2009年10月24日 星期六

【新知】Cardiocerebral Resuscitation

Researchers at the University of Arizona created a new protocol for the management of OHCA that they termed "cardiocerebral resuscitation." CCR consists of 3 major parts: (1) continuous chest compressions with no early ventilations preshock and postshock; (2) delayed intubation; and (3) early use of epinephrine. A recent study that compared CCR with standard CPR in patients with shockable rhythms demonstrated that both survival (47.2% vs 19.6%) and percentage of survivors with good neurologic outcome (83.3% vs 77.8%) were significantly improved in those who underwent CCR.

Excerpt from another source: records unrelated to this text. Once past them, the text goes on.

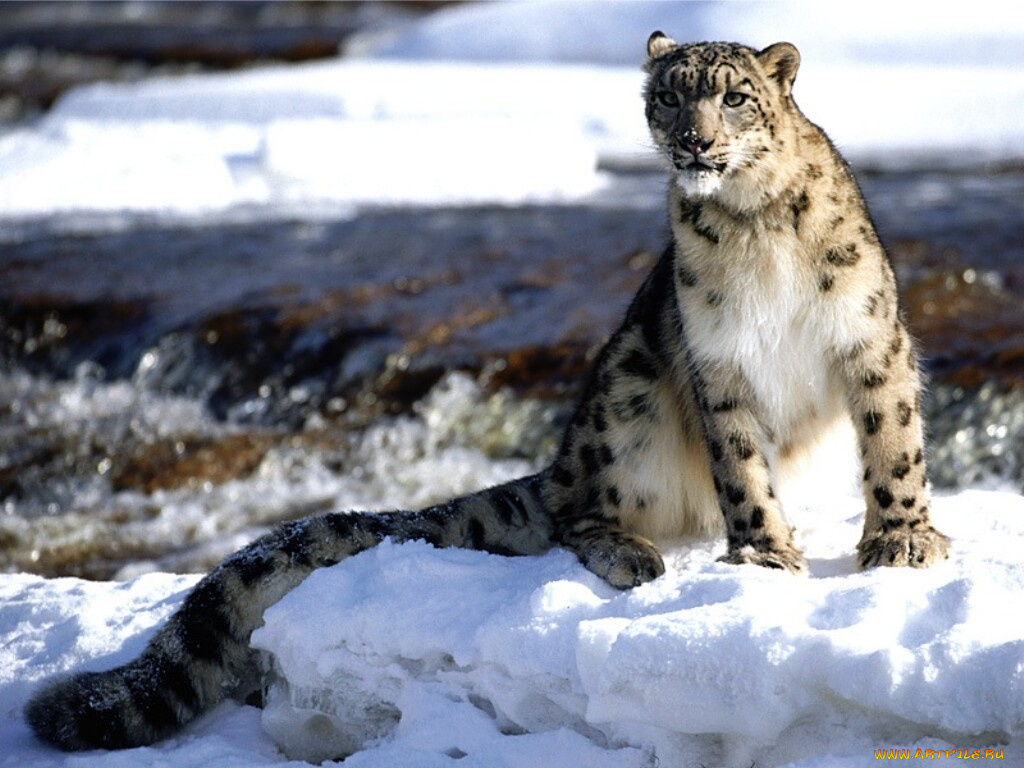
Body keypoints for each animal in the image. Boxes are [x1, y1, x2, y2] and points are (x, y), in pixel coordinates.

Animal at [25, 32, 950, 752]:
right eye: (669, 97)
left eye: (735, 96)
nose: (693, 141)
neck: (755, 228)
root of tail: (564, 461)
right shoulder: (716, 365)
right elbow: (741, 468)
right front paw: (763, 554)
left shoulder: (870, 337)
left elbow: (893, 440)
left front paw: (902, 539)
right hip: (627, 387)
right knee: (581, 512)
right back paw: (629, 550)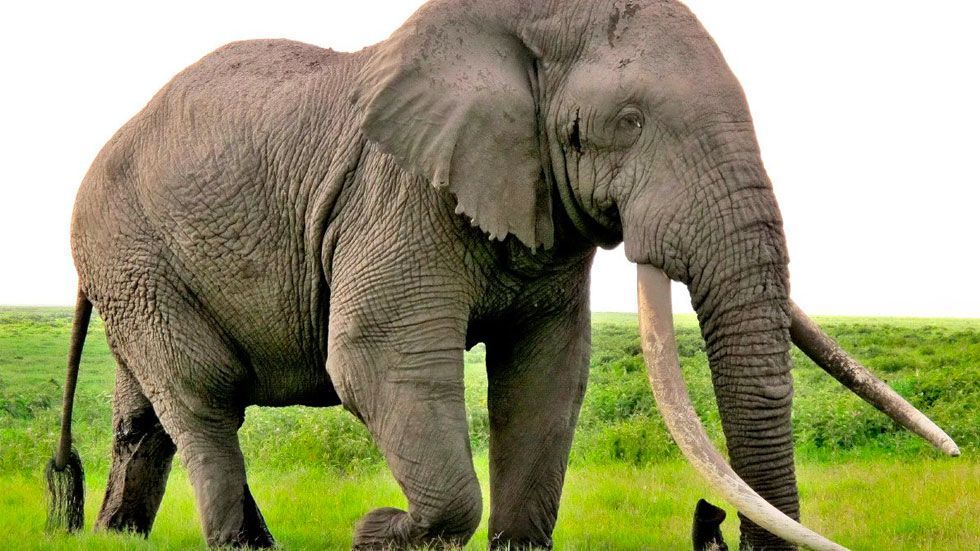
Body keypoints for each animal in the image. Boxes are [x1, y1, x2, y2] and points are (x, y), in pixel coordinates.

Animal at [45, 0, 959, 549]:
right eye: (628, 123)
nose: (716, 526)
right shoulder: (398, 193)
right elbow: (377, 359)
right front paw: (378, 529)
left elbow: (546, 375)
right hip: (133, 253)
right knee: (202, 397)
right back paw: (245, 542)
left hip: (138, 270)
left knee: (145, 416)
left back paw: (117, 535)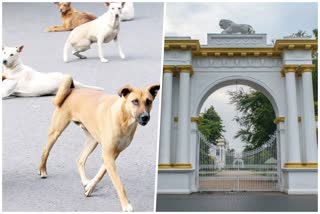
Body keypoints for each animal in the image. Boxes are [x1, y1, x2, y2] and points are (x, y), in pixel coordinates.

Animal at [38, 76, 160, 211]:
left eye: (148, 101)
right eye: (135, 101)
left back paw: (85, 180)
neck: (124, 118)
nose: (145, 117)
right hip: (56, 131)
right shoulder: (108, 154)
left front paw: (90, 187)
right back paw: (42, 170)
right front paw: (126, 204)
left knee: (80, 160)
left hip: (92, 141)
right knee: (45, 151)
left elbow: (101, 173)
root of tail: (73, 90)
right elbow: (118, 183)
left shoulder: (113, 154)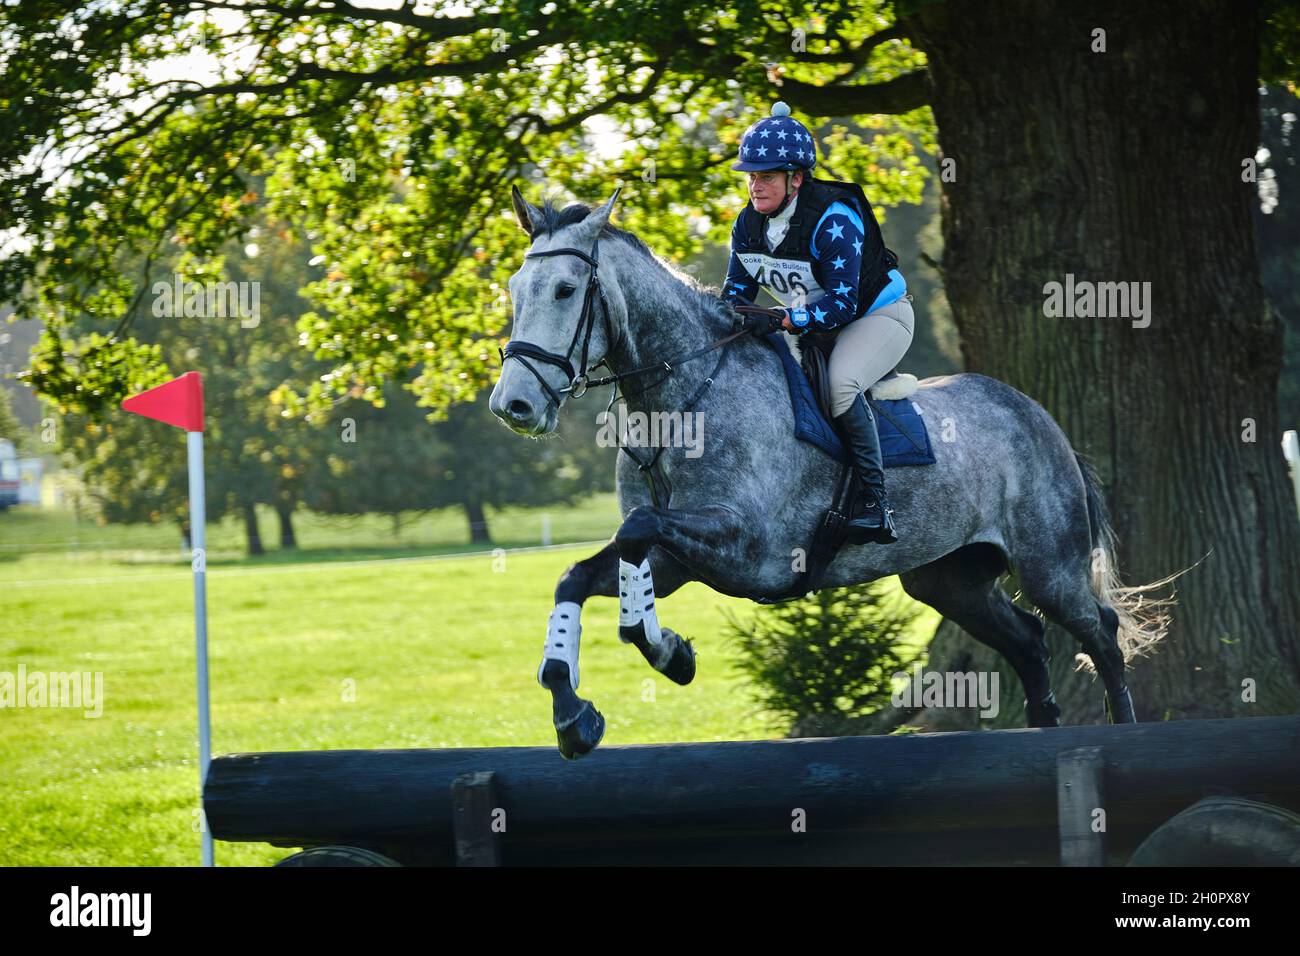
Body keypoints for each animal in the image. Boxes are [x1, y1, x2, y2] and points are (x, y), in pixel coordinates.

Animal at [488, 183, 1170, 759]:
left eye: (565, 291)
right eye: (515, 290)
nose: (512, 406)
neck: (683, 399)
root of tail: (1038, 417)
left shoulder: (747, 544)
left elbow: (634, 541)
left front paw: (669, 653)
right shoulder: (680, 558)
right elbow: (579, 577)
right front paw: (573, 714)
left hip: (1048, 564)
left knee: (1101, 634)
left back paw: (1123, 735)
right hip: (949, 579)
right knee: (1027, 641)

http://www.medscape.com/viewarticle/707616


Summary

Ewy and Kern, both leaders in the field of cardiac resuscitation, reviewed CCR and described ideal postresuscitation care. The "3 pillars" of CCR were described:

A. Compression-only CPR by anyone who witnessed the event.
B. CCR by emergency medical service personnel, assumed to be arriving > 5 minutes postarrest.
  1. 200 chest compressions (at 100/minute), delay intubation; second person to apply defibrillation pads and initiate passive oxygen insufflation (eg, 100% oxygen via facemask)
  2. Single shock if indicated, immediately followed by 200 more chest compressions (no pulse check after shock)
  3. Check for pulse and rhythm; note that this pulse check occurs 4 minutes after the CCR has begun
  4. EPI intravenously or intraosseously as soon as possible to improve central circulation, coronary circulation, and diastolic blood pressure
  5. Repeat (2) and (3) 3 times; intubate if no return of spontaneous circulation after 3 cycles; note that neither bag-valve-mask ventilation nor intubation occurs until 12 minutes after the CCR has begun
  6. Continue resuscitation efforts with minimal interruptions of chest compressions until resuscitation is successful or the person is pronounced dead
Viewpoint

In summary, the traditional mantra in emergency medicine of "A-B-C" has been turned upside-down by CCR. Aggressive management of the airway in those who have cardiac arrest is being relegated to a far lower priority. Good chest compressions and early EPI administration are the most important interventions when ventricular fibrillation is present in the circulation phase of cardiac arrest. Future studies will need to evaluate whether these concepts are applicable to nonshockable rhythms as well, although intuitively this seems reasonable. Finally, those who survive cardiac arrest should be treated with induced hypothermia, and pending more studies, they may benefit from early coronary angiography and PCI as well.